ALBANY – The Adirondack Council said that its members had generated significant public input and critical feedback to the Adirondack Park Agency regarding the APA’s proposed changes to the primary management plan for the “forever wild” Adirondack and Catskill Forest Preserves.

The organization cited an increased level of participation and engagement by its members who expressed concerns about changes to the Adirondack Park State Land Master Plan that could weaken wilderness protection and limit the APA’s own authority within the Park. In response to an electronic action alert, hundreds of comments were submitted to the APA before the comment period ended on Monday, Dec. 2.

“The basic purpose of the Master Plan is to protect the natural resources of Adirondack Forest Preserve. When that is called into question, the Council and its membership will take the action needed to help safeguard the Park’s public lands,” said Raul J. Aguirre, Executive Director of the Adirondack Council. “For over 50 years, the Master Plan has – for the better – guided state land management and recreation, which has helped define the Adirondacks as an iconic landscape; for both its globally significant ecological wildlands and world-class recreational opportunities.”

“As climate pressures continue to impact wild spaces, we must find ways to protect and support them. Attempts to weaken protections in rare, wilderness-like settings must be avoided,” said Aguirre. “Our members recognize this and want the state agencies to prioritize the protection of the Park’s irreplaceable natural resources, as the law demands.”

With only four major revisions having been made to the Master Plan since its adoption over 50 years ago, it is important that proposed amendments be reviewed closely and carefully to assess their consistency with the science and law, Aguirre said. Proposed changes that may appear benign now – and in today’s contexts – could look very different in 10 years when technology, climate change and other conditions have shifted, he noted.

“So, changes to the Master Plan need to be relevant to the conditions today as well as to the complexities and challenges of the Forest Preserve of tomorrow,” Aguirre said. “Changes should not weaken the health of the Forest Preserve. They should uphold the Master Plan’s guiding: natural resource protection must remain paramount.”

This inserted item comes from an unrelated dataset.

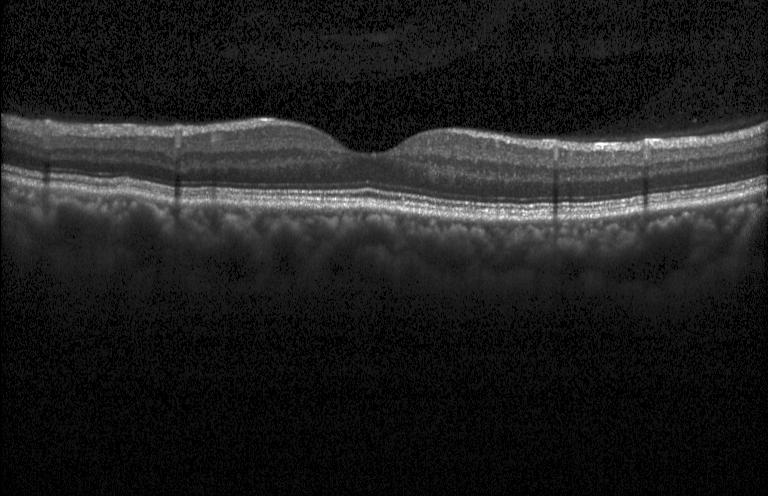
Instrument: Heidelberg Spectralis, spectral-domain OCT, optical coherence tomography scan, fovea-centered — Finding: no evidence of CNV, DME, or drusen.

Aguirre said the organization’s written comments on the APA’s proposed amendments to the master plan for management of the Forest Preserve included:

— Natural Resources Paramount: The existing master plan sets as the highest priority “protection and preservation of the natural resources of the State lands within the Park,” and that should not change.

— Maintaining Agency Oversight: The APA serves as a critical counterbalance to the Department of Environmental Conservation (DEC) by upholding the integrity of the master plan.

— Scientific Support: Science should support any amendment as enhancing the current and future protection of the natural resources of the state lands and waters. Any proposed wildlife management structures, such as loon nesting rafts, should be made based on science that reasonably confirms that the net results will enhance, or not significantly degrade or impair, any natural resources.

— No Net Expansion of Motorized Access: Proposed changes must secure improved public land management that prevents the degradation of natural resources from intensive human uses.

— Improved Transparency for Accessibility: Powered wheelchairs and other devices designed specifically for both indoor and outdoor use by persons with disabilities are allowed anywhere on the Forest Preserve that a hiking boot may go.

— Guidance on Climate: To comply with the state Climate Leadership and Community Protection Act, the APA should develop guidance documents describing how landowners can achieve maximum nature-based greenhouse gas sequestration and storage, and climate resiliency.